### Exercise requirements:
In the standstill agreement section below, what dates does the Standstill Period run between?

### Document extract:
#####
3.2    Agreement to Standstill and Deferral of Amortization of Borrowing Base Deficiency .
 
(a)    The Administrative Agent, for itself and on behalf of the Lenders and each of the Secured Swap Providers, agrees, subject to the complete satisfaction of the conditions precedent set forth in Section 6 hereof, to forbear and refrain during the period from June 2, 2008, until and including August 15, 2008 (the “ Standstill Period ”) from (i) accelerating any Loans outstanding under the Credit Agreement, (ii) exercising all rights and remedies and (iii) taking any other enforcement action under the Loan Documents at law or otherwise, in each case, as a result of the Designated Defaults. Nothing contained in this Agreement shall prejudice any rights or remedies that the Administrative Agent, any of the Secured Swap Providers or any of the Lenders may have to exercise any rights and remedies during the Standstill Period with respect to any Defaults or Event of Default (whether now existing or hereafter occurring) other than the Designated Defaults. Moreover, nothing contained in this Agreement shall prejudice any rights or remedies the Administrative Agent, any of the Secured Swap Providers or any of the Lenders may have to exercise any rights and remedies with respect to the Designated Defaults (other than the Waived Defaults) after expiration of the Standstill Period. The Standstill Period shall terminate upon the occurrence of any Forbearance Termination Event (as defined below).
#####
### Data below:
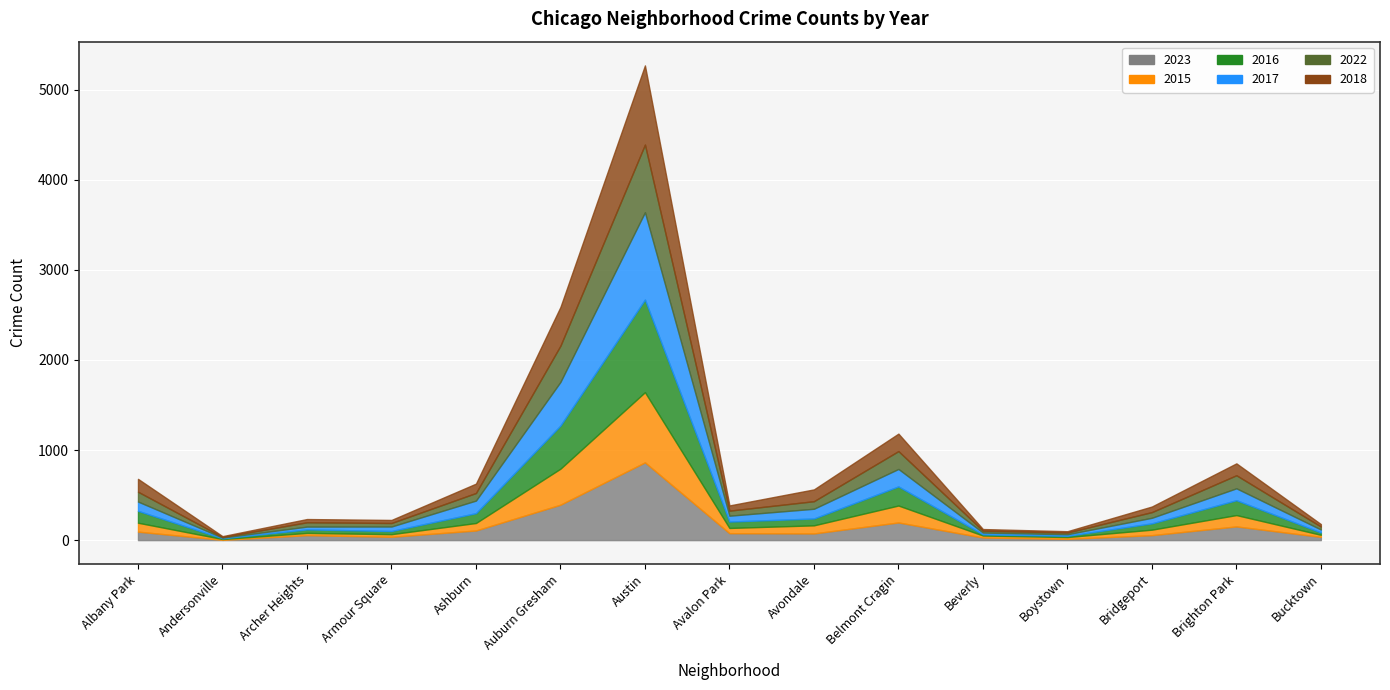

Which has a higher value, Archer Heights or Bucktown?

Archer Heights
#####
### Answer section:
From June 2, 2008, until and including August 15, 2008.